- What is needed:
Your answer must consist solely of the line containing "Label request: the" and all subsequent lines through the end of the entries, reproduced exactly.

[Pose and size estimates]
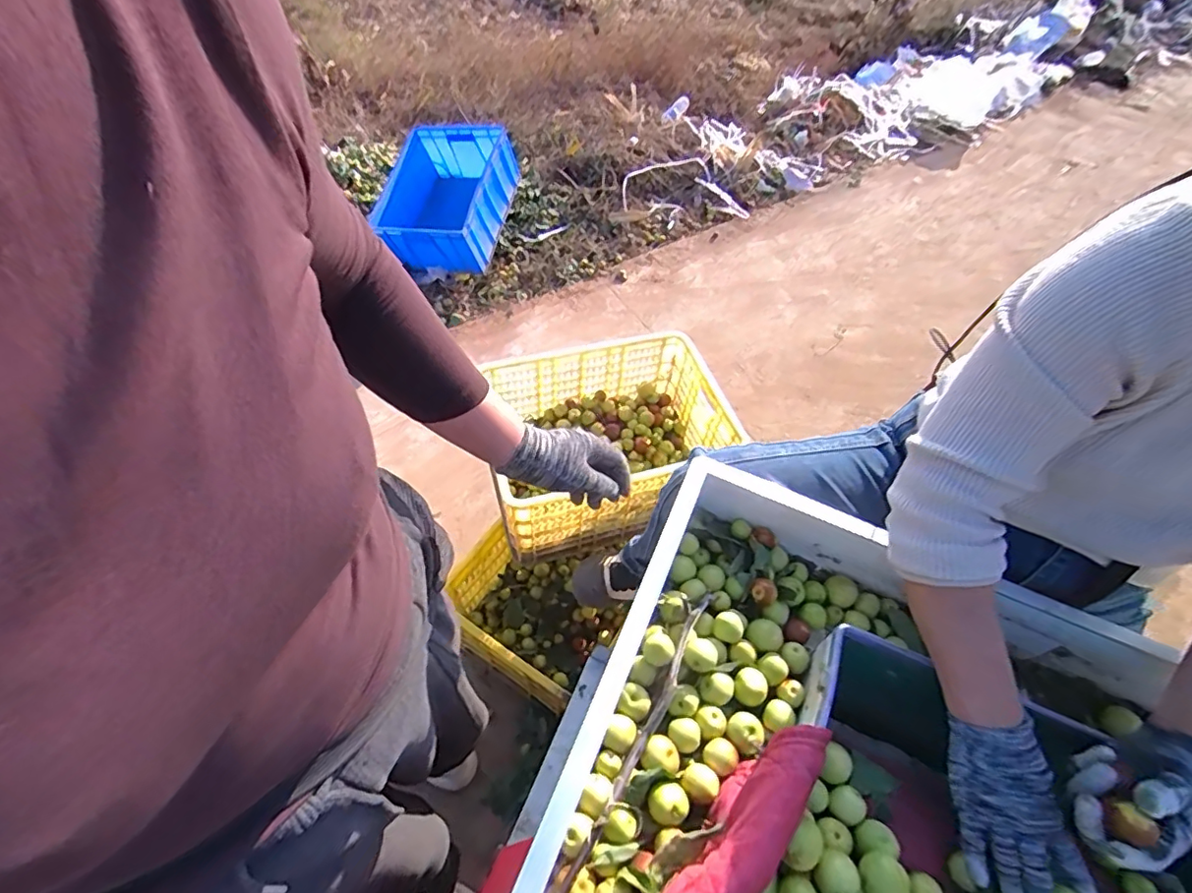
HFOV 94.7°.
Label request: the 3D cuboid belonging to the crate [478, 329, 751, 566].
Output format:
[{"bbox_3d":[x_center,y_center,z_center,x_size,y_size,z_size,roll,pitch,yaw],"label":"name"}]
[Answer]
[{"bbox_3d":[0.021,-0.013,1.188,0.472,0.260,0.368,-10,55,-13],"label":"crate"}]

- Worked solution:
Label request: the 3D cuboid belonging to the crate [478, 329, 751, 566].
Output format:
[{"bbox_3d":[x_center,y_center,z_center,x_size,y_size,z_size,roll,pitch,yaw],"label":"name"}]
[Answer]
[{"bbox_3d":[0.021,-0.013,1.188,0.472,0.260,0.368,-10,55,-13],"label":"crate"}]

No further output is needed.